Вместо того, чтобы отрицать, подавлять или избегать их, наша цель должна состоять в том, чтобы прислушиваться к своим отрицательным эмоциям и либо учиться на них, либо действовать в соответствии с ними. Вот несколько рекомендаций, как справиться с негативными эмоциями.
- Распознайте их. Признание своих чувств — это первый шаг к тому, чтобы справиться с ними эмоционально зрелым способом. Распознавание их означает, что вы и знаете о них, и можете навесить на них ярлык. Признание того, что вы чувствуете боль, тревогу или грусть, невероятно сильно. Это не только заставляет вас быть честными, но и открывает путь к здоровому выбору.
- Примите их. Вдохните их и позвольте себе испытать их полностью. Несколько месяцев назад я научил этому процессу («Как справиться со всем, что тебя беспокоит»). Найдите минутку, чтобы посидеть спокойно и заметить эмоцию, не разыгрывая ее и не пытаясь сделать все лучше. Это не отставка. Это значит доверять приливам и отливам жизни, зная, что «это тоже пройдет».
- Учитесь у них. Успокоив свой разум, а не отвлекаясь, когда возникают негативные эмоции, мы можем больше узнать о себе и отношениях.

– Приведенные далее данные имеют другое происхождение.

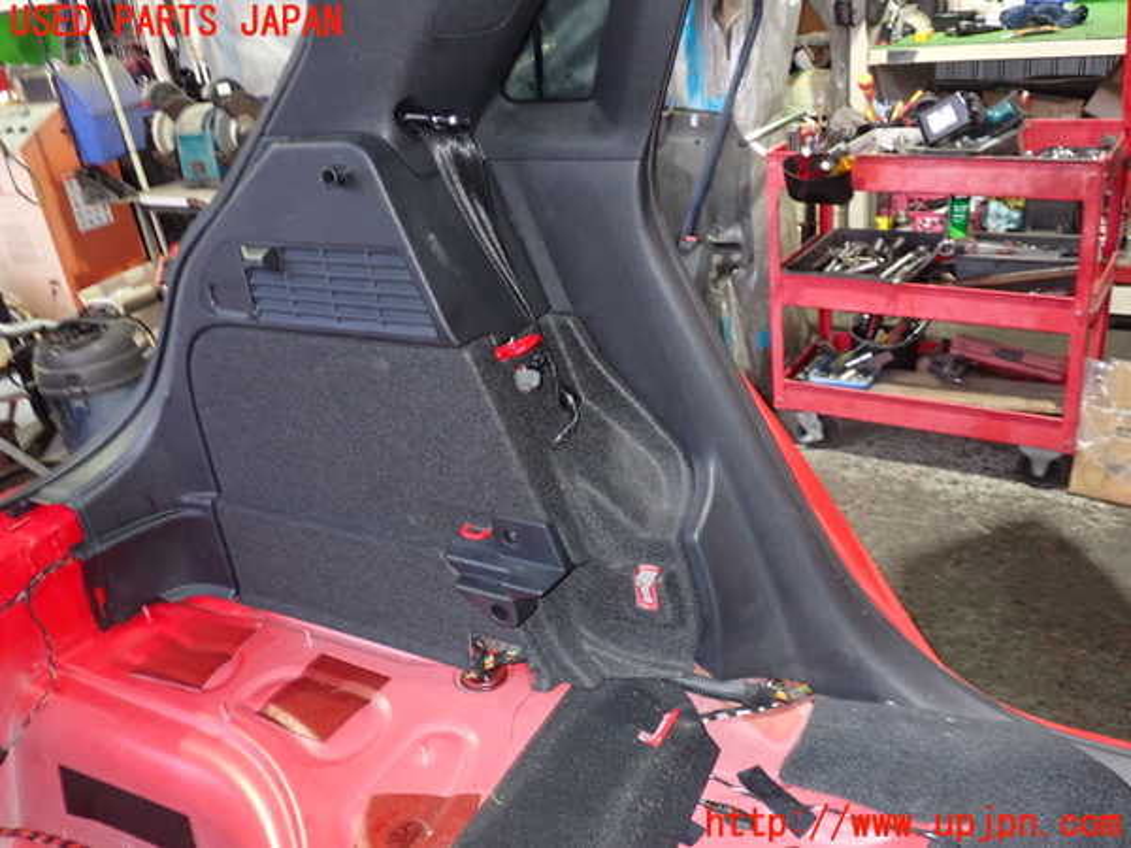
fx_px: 980
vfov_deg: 46.8
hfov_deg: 60.0
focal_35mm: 30
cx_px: 566
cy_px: 424
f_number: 2.3
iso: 800
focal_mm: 5.4
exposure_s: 1/30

Что происходит? Какое послание скрыто в этих чувствах? Какую мудрость я могу обрести, просто слушая? Мы часто думаем, что смелость заключается в том, чтобы действовать перед лицом сильных эмоций. Но часто требуется еще большее мужество, чтобы быть тихим и восприимчивым.
- Бросьте вызов любому искаженному мышлению. Наши эмоции и мысли тесно связаны. На самом деле наши эмоции обычно следуют за нашим восприятием и мыслями. У нас есть восприятие или формируем вывод, а чувства следуют. Хотя негативные чувства нормальны, мы усиливаем их, когда думаем о ситуациях и событиях. Например, друг рассказывает вам об обеде с другим другом. Если вы сознательно или бессознательно говорите себе: «Он так развлекался и, очевидно, наслаждается этим человеком больше, чем мной», вы, вероятно, почувствуете тревогу, злость или даже ревность. Событие не вызвало эмоций. Как ты сам с собой разговариваешь. Мы склонны искажать свои чувства, катастрофизируя (делая события больше, чем они есть), чрезмерно упрощая, читая мысли, преуменьшая хорошее и преувеличивая плохое или предсказывая будущее с ограниченной информацией. Когда чувства становятся особенно сильными и неприятными, мы обычно виновны в некоторых из этих искажений. Таким образом, часть нашего обучения может заключаться в том, чтобы бросить вызов нашему мышлению и сделать его более рациональным.
- Решите, какое действие предпринять. Иногда делать нечего. Просто будьте с чувствами и позвольте им течь и течь. В других случаях нам может понадобиться предпринять какие-то действия — более открыто поговорить с любимым человеком или другом, выбраться из плохой ситуации, лучше подготовиться к встрече с трудностями. Действие — это не проявление эмоции, а действие, которое исцеляет, укрепляет или способствует нашему долгосрочному росту. Некоторая форма действия часто является результатом других четырех шагов.